The system is terribly fragile, which is why it keeps happening. The U.S. consumed some 19.8 million barrels of oil a day in 2021, according to the Energy Information Administration, about 672,000 of which came from Russia, or just 3 percent. But the global market for oil is immensely complicated and interconnected, which is why gas prices in the U.S. are soaring because of a war involving a country the U.S. gets less of its oil from than it does from Colorado.

Looking around social media, political, and expert commentary—some of which has depressingly resorted to reviving the “drill baby drill” slogan—there seems to be at least some recognition that short term measures might be helpful. A growing chorus argues for extending work from home policies, even though some research suggests people drive more when they work from home. And any conversation about shifting the nation’s energy policies necessarily involves reckoning with how it will affect emissions. 

However, these discussions only highlight how little has changed since previous gas price surges. The only long-term change with any momentum in public discourse or political circles is extracting more fossil fuels (albeit with more pushback than previous cycles because of climate change). Any other policies that could actually help right now reveal just how limited the options really are. 

Electric vehicles, just like all cars, are already in short supply thanks to the global semiconductor shortage and other supply chain issues, so there’s no point in trying to incentivize people to go out and buy EVs right now. Even an incredibly ambitious policy to inject billions of dollars into the nation’s public transit systems to run more and faster service, for example, would take time to implement by hiring and training more workers (for whom there is already a shortage) and building infrastructure, not to mention buying more buses and trains. Closing streets to make bicycling more appealing would be a great start, but that would have to be done on the local level and, because most Americans commute too far to bike, it would likely piss off more people than it would help. Redesigning streets on a huge scale to enable both would take time.

The simple but difficult answer is there is no short-term solution to ease the burden of a gas price surge when our country is so fundamentally reliant on driving everywhere. It’s a Catch-22: If we weren’t so reliant on driving, it would be easier to promote alternatives during times of rising prices, but it’s hard to promote those alternatives because most people see them as not viable or in conflict with driving everywhere.

The best path forward is also the hardest to convince people of and the most politically difficult. It is the one that gives people genuine options to not use oil or electricity created by burning oil during times of price shocks. It is a lot more domestically-produced clean energy and electric vehicles that derive power from those sources. It is a lot more—and a lot better—public transportation. It involves a lot more places where people can walk or bike to their jobs, grocery stores, and schools. 

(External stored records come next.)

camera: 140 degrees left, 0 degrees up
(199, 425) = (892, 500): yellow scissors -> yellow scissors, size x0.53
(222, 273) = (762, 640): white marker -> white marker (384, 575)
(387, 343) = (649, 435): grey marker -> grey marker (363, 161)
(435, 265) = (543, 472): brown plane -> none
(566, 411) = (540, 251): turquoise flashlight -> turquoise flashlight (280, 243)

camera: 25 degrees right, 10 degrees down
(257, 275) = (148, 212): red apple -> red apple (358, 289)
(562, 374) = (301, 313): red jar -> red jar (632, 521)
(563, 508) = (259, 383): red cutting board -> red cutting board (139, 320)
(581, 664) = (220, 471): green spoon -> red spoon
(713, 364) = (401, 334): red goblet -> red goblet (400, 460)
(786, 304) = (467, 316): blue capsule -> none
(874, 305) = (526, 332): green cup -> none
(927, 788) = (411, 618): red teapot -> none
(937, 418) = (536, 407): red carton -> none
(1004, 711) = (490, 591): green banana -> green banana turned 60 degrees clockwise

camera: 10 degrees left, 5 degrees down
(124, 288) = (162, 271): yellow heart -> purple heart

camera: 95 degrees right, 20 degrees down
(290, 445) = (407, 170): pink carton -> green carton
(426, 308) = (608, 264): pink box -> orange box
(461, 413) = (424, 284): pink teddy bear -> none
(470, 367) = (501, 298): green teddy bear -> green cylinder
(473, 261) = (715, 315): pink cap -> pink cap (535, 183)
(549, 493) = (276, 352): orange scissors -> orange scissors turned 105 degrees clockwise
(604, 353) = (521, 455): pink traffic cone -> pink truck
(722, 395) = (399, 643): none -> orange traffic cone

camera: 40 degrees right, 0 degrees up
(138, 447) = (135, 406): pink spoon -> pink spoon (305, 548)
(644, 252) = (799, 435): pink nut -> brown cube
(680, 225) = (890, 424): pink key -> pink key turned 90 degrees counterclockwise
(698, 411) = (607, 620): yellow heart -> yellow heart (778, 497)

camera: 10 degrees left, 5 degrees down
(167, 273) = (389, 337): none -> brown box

All of those goals are perfectly achievable. But they also take a long time to enact. If history is any guide, we won’t accomplish them, because doing so requires accepting changes in society, planning for the future, and remaining committed to that plan even when the gas price surge ends. And those are not things Americans have proven willing to do. Historically, when gas prices go down, sales of gas-guzzling SUVs and pickups rebound. There’s little reason to think 2022 will be any different.